TEXT PASSAGE:
Former Deputy Chief Brian Sands of the Maricopa County Sheriff’s Office has written a memoir titled “Arpaio De Facto Lawman” detailing his experiences with Sheriff Arpaio and the office. Stephen Lemons of the Phoenix New Times has an article on it. Fine Stephen, but we already know that Sheriff Joe is a narcissist. Tell us about the birthers!

For that, you will have to buy the book, and you will not be disappointed. The birthers get their own short chapter (7) titled, duh, “Birthers.” It mentions “probable cause,” a concept Sheriff Arpaio was not too fluent in. Sands puts it this way in terms of the Obama birth certificate investigation:

Arpaio’s perspective is I want to be involved, so let’s figure out how to establish an excuse for the reasonable test.

One of the questions surrounding the Cold Case Posse investigation was: just who was the Cold Case Posse. Sands answers this by saying:

At first, Zullo had several other Posse people “working” on the case, two of whom were civil private practice attorneys. The attorneys, for whatever reasons, distanced themselves. Now it was primarily Zullo and the newly-recruited [Brian] Reilly.

Enter Jerome Corsi, who was given office space by Arpaio. The Hawaii trip is discussed. When Deputy Chief Sands questioned Zullo about what evidence he had that would lead to a probable indictment, Zullo said nothing.

Sands does not take a firm stand about where Obama was born, but he maintains skepticism about Arpaio and the CCP investigation and makes this reasonable statement:

When the State of Hawaii came out and officially said that Obama was born in the State and denied Arpaio’s claims of not maintaining secure records[, y]ou would think nothing more could be investigated.

Of additional interest, Sands confirms Brian Reilly’s story on some detail points, some up until now, unpublished.

Update: A comment from Brian Reilly

Having just completed reading chapter 7, entitled "Birthers," I have a few comments to make about former Chief Deputy Sand’s new Kindle book on Amazon.

Entries taken from a collection:
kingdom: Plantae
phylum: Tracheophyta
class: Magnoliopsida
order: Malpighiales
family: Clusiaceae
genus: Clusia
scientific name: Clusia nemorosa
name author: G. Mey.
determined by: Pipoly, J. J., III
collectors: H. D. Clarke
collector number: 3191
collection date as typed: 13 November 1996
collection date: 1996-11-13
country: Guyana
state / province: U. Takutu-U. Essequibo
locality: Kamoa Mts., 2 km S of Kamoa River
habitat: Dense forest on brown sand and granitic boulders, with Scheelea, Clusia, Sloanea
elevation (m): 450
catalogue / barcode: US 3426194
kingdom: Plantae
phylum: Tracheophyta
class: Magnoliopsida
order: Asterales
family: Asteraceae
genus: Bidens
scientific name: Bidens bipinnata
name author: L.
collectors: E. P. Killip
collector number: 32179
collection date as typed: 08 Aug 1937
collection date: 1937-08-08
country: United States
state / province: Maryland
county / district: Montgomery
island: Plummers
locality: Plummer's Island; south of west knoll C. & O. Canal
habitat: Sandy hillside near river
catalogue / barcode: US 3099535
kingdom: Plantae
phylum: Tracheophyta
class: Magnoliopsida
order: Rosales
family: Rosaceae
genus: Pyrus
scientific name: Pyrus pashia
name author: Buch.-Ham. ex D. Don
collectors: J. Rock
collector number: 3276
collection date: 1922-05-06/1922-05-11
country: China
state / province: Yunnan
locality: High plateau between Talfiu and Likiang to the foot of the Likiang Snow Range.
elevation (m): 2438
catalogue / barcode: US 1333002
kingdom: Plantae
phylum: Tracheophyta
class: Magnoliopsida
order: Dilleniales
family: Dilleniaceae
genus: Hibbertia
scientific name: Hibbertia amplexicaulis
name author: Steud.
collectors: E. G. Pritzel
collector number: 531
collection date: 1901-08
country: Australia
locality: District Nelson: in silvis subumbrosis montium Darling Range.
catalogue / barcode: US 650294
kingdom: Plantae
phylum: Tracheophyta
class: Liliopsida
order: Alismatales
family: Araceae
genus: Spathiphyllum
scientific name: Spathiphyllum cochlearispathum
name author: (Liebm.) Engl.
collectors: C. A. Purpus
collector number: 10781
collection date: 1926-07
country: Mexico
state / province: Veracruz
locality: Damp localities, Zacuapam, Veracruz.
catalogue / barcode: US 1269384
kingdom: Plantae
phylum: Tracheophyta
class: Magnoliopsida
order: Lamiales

TASKS FOR THIS EXERCISE:
1 - Answer these questions about the text on Brian Sands's memoir:
(a) What number and title does the chapter about birthers have?
(b) Who was given office space by Arpaio?
(c) How did Zullo respond when Sands asked what evidence he had that would lead to a probable indictment?
2 - Copy the part of the text on Brian Sands's memoir from "Enter Jerome Corsi, who" up to and including "could be investigated.".

FINAL ANSWERS:
1 -
(a) Chapter 7, titled "Birthers."
(b) Jerome Corsi.
(c) Zullo said nothing.

2 -
Enter Jerome Corsi, who was given office space by Arpaio. The Hawaii trip is discussed. When Deputy Chief Sands questioned Zullo about what evidence he had that would lead to a probable indictment, Zullo said nothing.

Sands does not take a firm stand about where Obama was born, but he maintains skepticism about Arpaio and the CCP investigation and makes this reasonable statement:

When the State of Hawaii came out and officially said that Obama was born in the State and denied Arpaio’s claims of not maintaining secure records[, y]ou would think nothing more could be investigated.